→ **WORK INSTRUCTIONS**: Rewrite the rows from the beginning through the line that contains "Mai programok", including that line, with every "Magic Fish Soap" changed to "Magic Fish Bar" and nothing else altered.

→ **MATERIAL FOR THIS TASK**:
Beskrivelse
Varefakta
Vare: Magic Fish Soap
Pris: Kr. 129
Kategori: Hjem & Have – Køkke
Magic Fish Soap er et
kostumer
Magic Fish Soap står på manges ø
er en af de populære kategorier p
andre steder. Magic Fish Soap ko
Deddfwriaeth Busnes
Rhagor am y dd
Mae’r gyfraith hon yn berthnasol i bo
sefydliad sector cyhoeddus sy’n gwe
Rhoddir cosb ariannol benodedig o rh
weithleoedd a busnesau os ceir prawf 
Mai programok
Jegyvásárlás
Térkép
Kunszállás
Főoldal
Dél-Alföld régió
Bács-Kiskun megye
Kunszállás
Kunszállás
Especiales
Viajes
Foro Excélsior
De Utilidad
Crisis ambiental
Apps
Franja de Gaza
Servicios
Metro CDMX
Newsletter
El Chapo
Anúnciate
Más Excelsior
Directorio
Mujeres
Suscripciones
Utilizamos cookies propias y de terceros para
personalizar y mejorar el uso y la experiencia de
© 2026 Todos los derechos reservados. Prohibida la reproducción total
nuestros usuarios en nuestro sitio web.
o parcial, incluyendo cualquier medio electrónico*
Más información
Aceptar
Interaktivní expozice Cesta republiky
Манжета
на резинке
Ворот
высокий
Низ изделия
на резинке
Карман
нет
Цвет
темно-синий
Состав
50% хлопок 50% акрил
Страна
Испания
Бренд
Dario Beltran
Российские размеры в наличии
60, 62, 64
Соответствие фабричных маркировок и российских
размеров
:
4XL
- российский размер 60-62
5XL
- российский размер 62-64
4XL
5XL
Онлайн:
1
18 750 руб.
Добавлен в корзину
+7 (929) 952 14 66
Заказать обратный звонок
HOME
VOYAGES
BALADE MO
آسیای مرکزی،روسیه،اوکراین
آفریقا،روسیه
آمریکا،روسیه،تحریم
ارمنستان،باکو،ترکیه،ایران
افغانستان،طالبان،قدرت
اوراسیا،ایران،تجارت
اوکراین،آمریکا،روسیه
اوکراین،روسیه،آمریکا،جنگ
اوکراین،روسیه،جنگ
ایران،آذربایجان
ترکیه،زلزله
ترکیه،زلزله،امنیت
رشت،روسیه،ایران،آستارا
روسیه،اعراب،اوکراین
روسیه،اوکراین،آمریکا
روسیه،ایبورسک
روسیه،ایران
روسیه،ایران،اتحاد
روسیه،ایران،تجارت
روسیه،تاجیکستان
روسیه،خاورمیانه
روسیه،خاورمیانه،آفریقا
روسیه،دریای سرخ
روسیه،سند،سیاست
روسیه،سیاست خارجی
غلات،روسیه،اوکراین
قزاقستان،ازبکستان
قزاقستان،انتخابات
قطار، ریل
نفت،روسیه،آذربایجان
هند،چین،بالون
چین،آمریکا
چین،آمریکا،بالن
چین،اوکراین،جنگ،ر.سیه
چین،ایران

→ **FINISHED TASK**:
Beskrivelse
Varefakta
Vare: Magic Fish Bar
Pris: Kr. 129
Kategori: Hjem & Have – Køkke
Magic Fish Bar er et
kostumer
Magic Fish Bar står på manges ø
er en af de populære kategorier p
andre steder. Magic Fish Bar ko
Deddfwriaeth Busnes
Rhagor am y dd
Mae’r gyfraith hon yn berthnasol i bo
sefydliad sector cyhoeddus sy’n gwe
Rhoddir cosb ariannol benodedig o rh
weithleoedd a busnesau os ceir prawf 
Mai programok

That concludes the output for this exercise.